Exercise details:
From the data underneath, reproduce exactly the stretch that begins at the line with "right hip: (214, 273, 3)" and ends after the line with "left wrist: (556, 275, -1)".

Given records:
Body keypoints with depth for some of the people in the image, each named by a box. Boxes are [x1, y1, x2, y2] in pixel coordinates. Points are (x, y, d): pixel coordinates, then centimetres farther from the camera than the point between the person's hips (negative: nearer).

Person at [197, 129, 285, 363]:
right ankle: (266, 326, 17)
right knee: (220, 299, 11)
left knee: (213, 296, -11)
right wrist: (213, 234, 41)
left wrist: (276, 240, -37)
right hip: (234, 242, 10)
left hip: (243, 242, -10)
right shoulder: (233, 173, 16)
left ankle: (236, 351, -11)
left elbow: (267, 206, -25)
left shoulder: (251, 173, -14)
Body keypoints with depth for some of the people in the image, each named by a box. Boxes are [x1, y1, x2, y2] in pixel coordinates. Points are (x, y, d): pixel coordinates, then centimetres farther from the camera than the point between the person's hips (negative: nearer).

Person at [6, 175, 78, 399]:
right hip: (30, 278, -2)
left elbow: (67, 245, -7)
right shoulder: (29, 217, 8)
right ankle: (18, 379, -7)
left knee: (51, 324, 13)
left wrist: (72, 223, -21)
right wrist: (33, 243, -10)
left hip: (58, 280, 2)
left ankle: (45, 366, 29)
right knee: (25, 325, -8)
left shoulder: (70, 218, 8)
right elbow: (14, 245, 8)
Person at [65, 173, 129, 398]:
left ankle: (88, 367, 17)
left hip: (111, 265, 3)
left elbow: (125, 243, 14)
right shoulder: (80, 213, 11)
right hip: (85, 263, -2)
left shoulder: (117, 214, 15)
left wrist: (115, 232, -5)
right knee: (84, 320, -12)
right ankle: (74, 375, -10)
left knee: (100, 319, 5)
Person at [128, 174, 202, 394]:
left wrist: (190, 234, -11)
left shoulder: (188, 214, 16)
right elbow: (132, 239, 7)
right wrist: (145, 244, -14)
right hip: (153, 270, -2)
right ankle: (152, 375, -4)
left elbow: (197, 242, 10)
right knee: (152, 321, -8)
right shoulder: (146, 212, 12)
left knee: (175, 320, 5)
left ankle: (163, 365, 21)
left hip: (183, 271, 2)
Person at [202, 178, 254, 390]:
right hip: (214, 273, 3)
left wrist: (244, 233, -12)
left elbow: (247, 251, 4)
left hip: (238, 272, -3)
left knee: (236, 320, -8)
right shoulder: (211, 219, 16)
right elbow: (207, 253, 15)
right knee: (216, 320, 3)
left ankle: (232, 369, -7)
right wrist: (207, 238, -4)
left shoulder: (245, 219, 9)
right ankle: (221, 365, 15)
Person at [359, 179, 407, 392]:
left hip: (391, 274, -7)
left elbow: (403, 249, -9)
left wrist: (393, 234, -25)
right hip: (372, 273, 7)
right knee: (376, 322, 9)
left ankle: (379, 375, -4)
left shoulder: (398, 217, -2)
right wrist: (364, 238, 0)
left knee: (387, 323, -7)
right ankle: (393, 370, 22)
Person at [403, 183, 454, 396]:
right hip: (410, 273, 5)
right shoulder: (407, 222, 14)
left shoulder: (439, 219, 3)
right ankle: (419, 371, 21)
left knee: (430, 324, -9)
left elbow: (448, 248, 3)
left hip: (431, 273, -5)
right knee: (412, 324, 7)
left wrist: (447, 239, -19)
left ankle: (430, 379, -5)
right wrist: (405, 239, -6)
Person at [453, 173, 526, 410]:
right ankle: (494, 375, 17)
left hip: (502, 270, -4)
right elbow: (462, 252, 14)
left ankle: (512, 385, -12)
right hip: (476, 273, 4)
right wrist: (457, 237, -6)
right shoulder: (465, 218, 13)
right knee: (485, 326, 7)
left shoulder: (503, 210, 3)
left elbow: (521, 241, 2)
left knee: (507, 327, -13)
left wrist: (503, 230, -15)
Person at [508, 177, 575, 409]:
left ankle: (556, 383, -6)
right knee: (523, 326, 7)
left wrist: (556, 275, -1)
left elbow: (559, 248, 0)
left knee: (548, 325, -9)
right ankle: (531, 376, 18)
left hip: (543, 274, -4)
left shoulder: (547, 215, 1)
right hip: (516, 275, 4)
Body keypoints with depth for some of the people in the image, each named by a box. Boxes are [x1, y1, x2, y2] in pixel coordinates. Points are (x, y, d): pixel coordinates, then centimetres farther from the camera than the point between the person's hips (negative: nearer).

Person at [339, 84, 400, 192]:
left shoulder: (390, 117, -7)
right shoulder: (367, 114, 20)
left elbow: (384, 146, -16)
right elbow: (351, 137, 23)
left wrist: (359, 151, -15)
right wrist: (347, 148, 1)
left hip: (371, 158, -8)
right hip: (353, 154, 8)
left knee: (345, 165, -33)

* * *

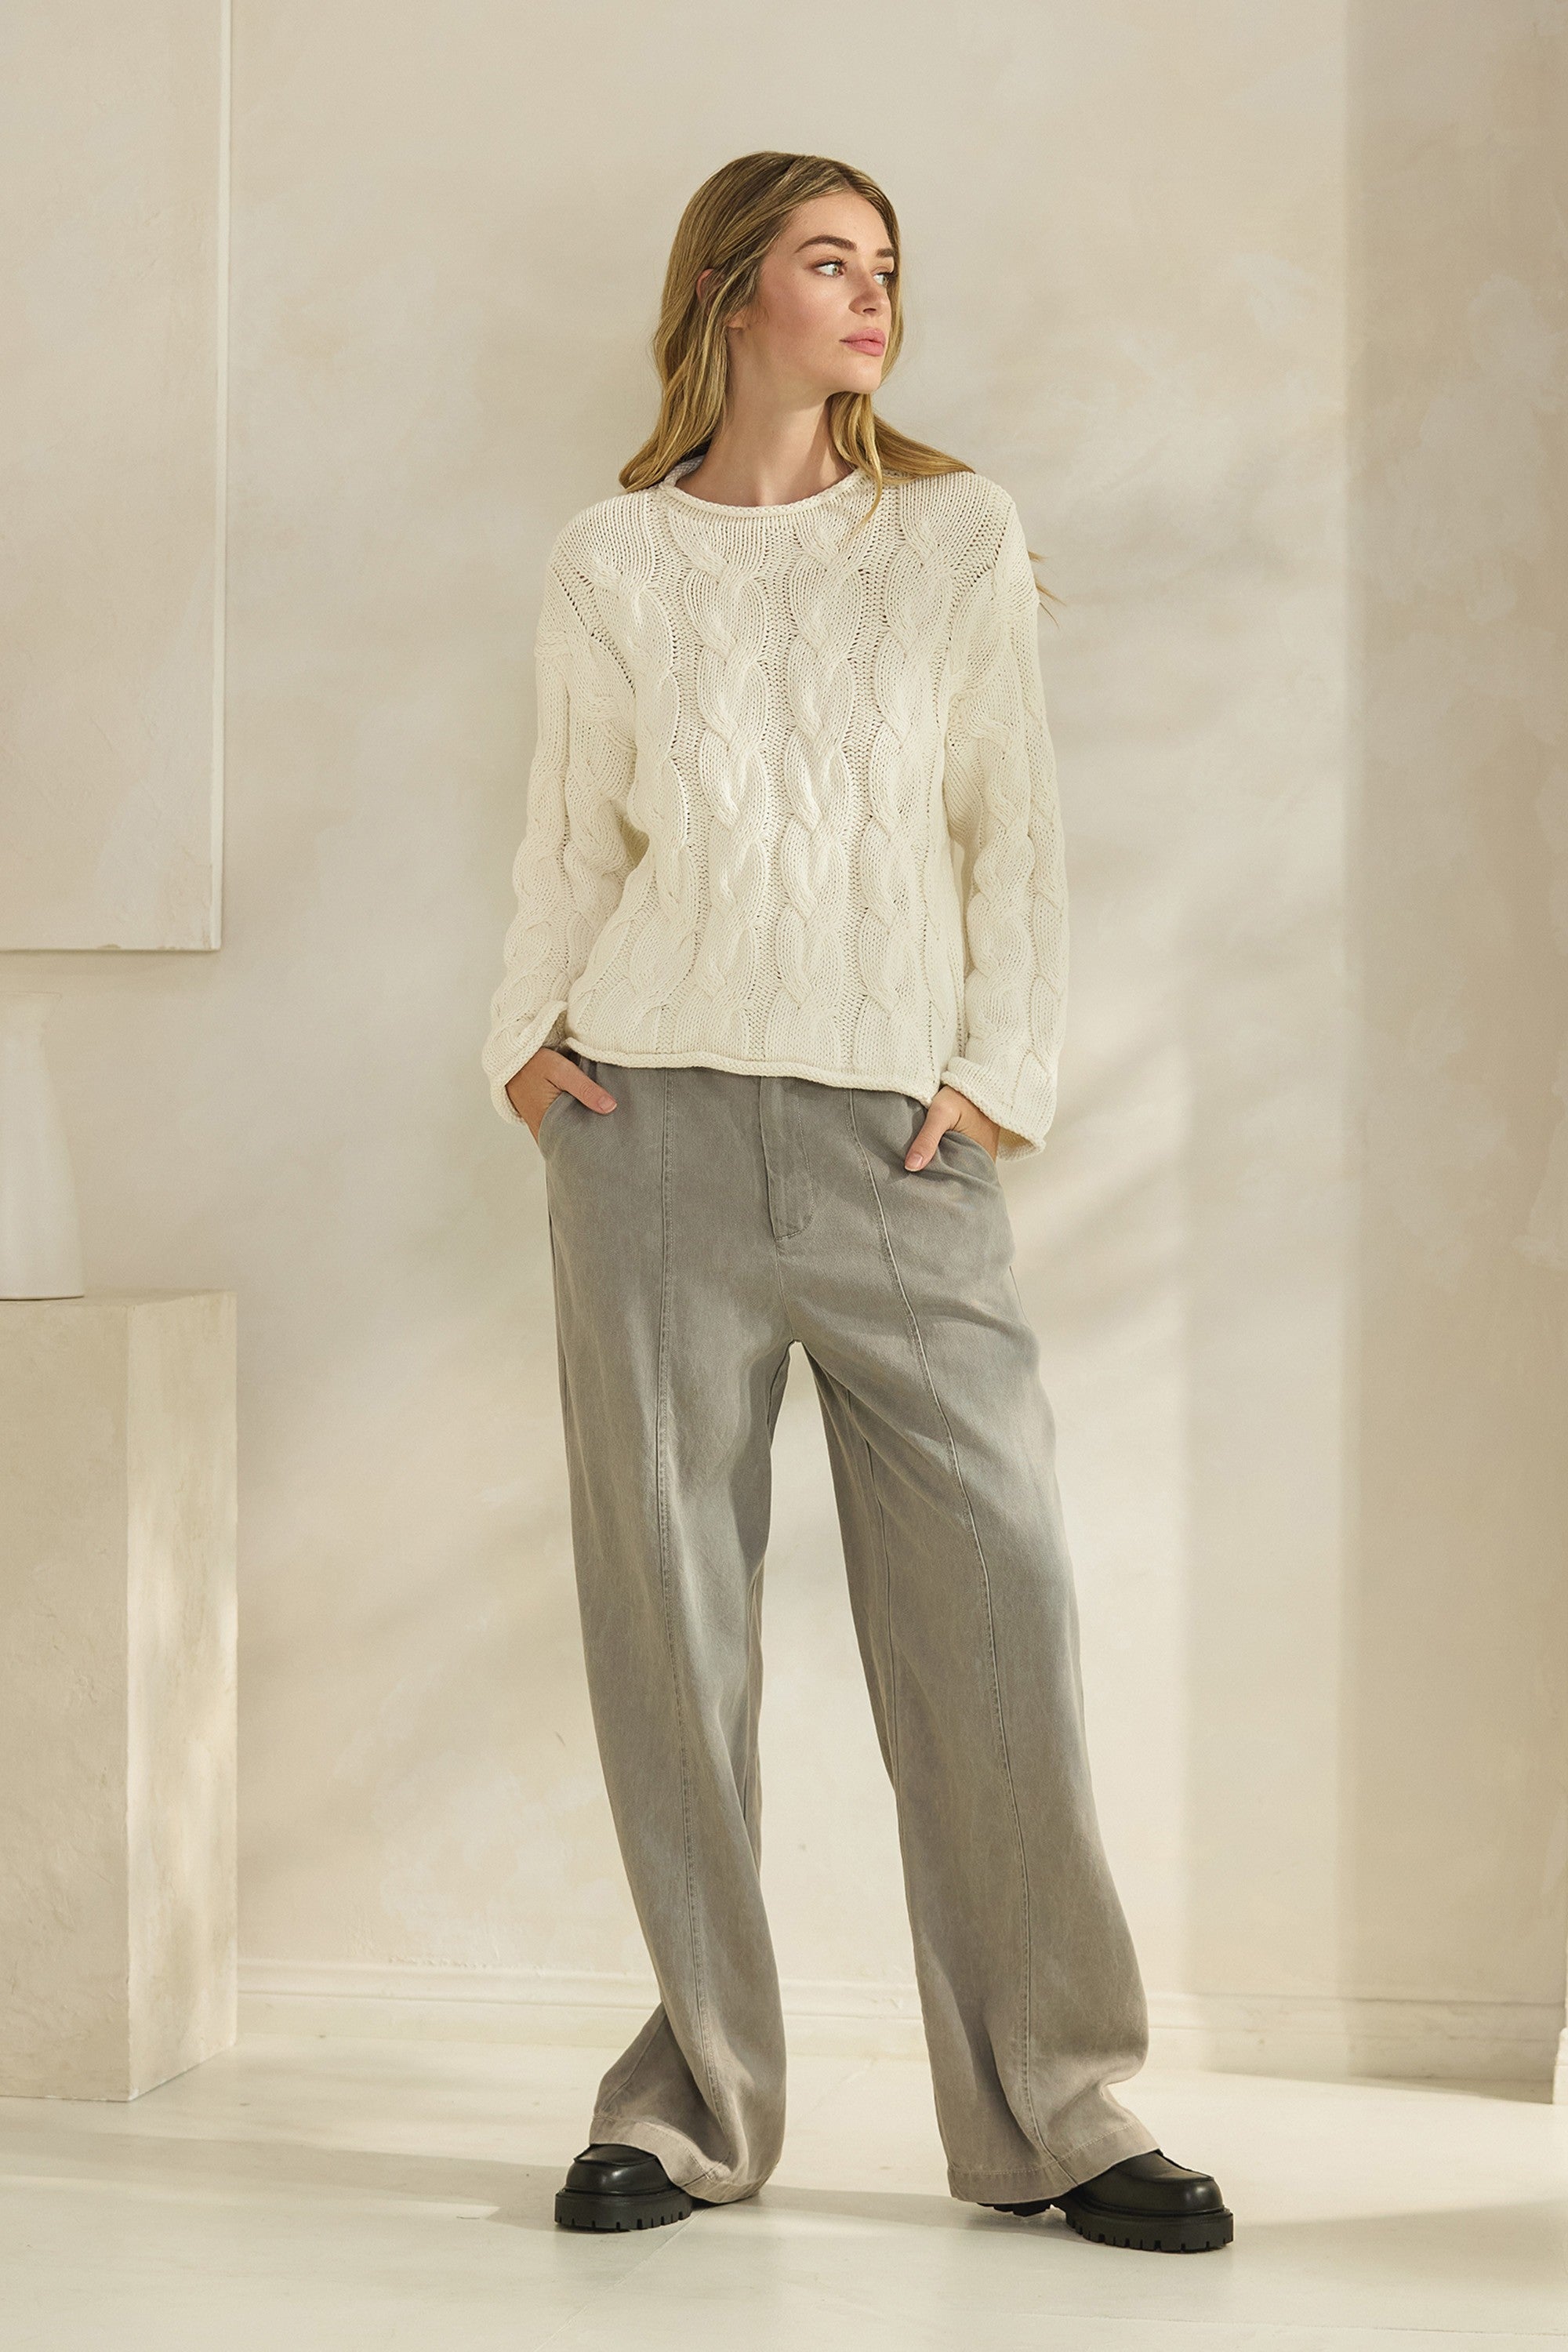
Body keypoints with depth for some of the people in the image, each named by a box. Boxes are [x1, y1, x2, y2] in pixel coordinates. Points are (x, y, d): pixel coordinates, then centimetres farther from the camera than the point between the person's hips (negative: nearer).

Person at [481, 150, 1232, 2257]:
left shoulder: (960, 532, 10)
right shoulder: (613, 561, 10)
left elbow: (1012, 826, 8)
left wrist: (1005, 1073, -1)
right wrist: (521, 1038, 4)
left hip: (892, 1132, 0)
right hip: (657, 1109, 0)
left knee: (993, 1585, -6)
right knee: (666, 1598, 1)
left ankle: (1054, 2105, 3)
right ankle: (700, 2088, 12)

Task answer:
right hip: (214, 273, 3)
left wrist: (244, 233, -12)
left elbow: (247, 251, 4)
left hip: (238, 272, -3)
left knee: (236, 320, -8)
right shoulder: (211, 219, 16)
right elbow: (207, 253, 15)
right knee: (216, 320, 3)
left ankle: (232, 369, -7)
right wrist: (207, 238, -4)
left shoulder: (245, 219, 9)
right ankle: (221, 365, 15)
Person at [359, 179, 407, 392]:
left hip: (391, 274, -7)
left elbow: (403, 249, -9)
left wrist: (393, 234, -25)
right hip: (372, 273, 7)
right knee: (376, 322, 9)
left ankle: (379, 375, -4)
left shoulder: (398, 217, -2)
right wrist: (364, 238, 0)
left knee: (387, 323, -7)
right ankle: (393, 370, 22)
Person at [403, 183, 454, 396]:
right hip: (410, 273, 5)
right shoulder: (407, 222, 14)
left shoulder: (439, 219, 3)
right ankle: (419, 371, 21)
left knee: (430, 324, -9)
left elbow: (448, 248, 3)
left hip: (431, 273, -5)
right knee: (412, 324, 7)
left wrist: (447, 239, -19)
left ankle: (430, 379, -5)
right wrist: (405, 239, -6)
Person at [453, 173, 526, 410]:
right ankle: (494, 375, 17)
left hip: (502, 270, -4)
right elbow: (462, 252, 14)
left ankle: (512, 385, -12)
right hip: (476, 273, 4)
right wrist: (457, 237, -6)
right shoulder: (465, 218, 13)
right knee: (485, 326, 7)
left shoulder: (503, 210, 3)
left elbow: (521, 241, 2)
left knee: (507, 327, -13)
left wrist: (503, 230, -15)
Person at [508, 177, 575, 409]:
left ankle: (556, 383, -6)
right knee: (523, 326, 7)
left wrist: (556, 275, -1)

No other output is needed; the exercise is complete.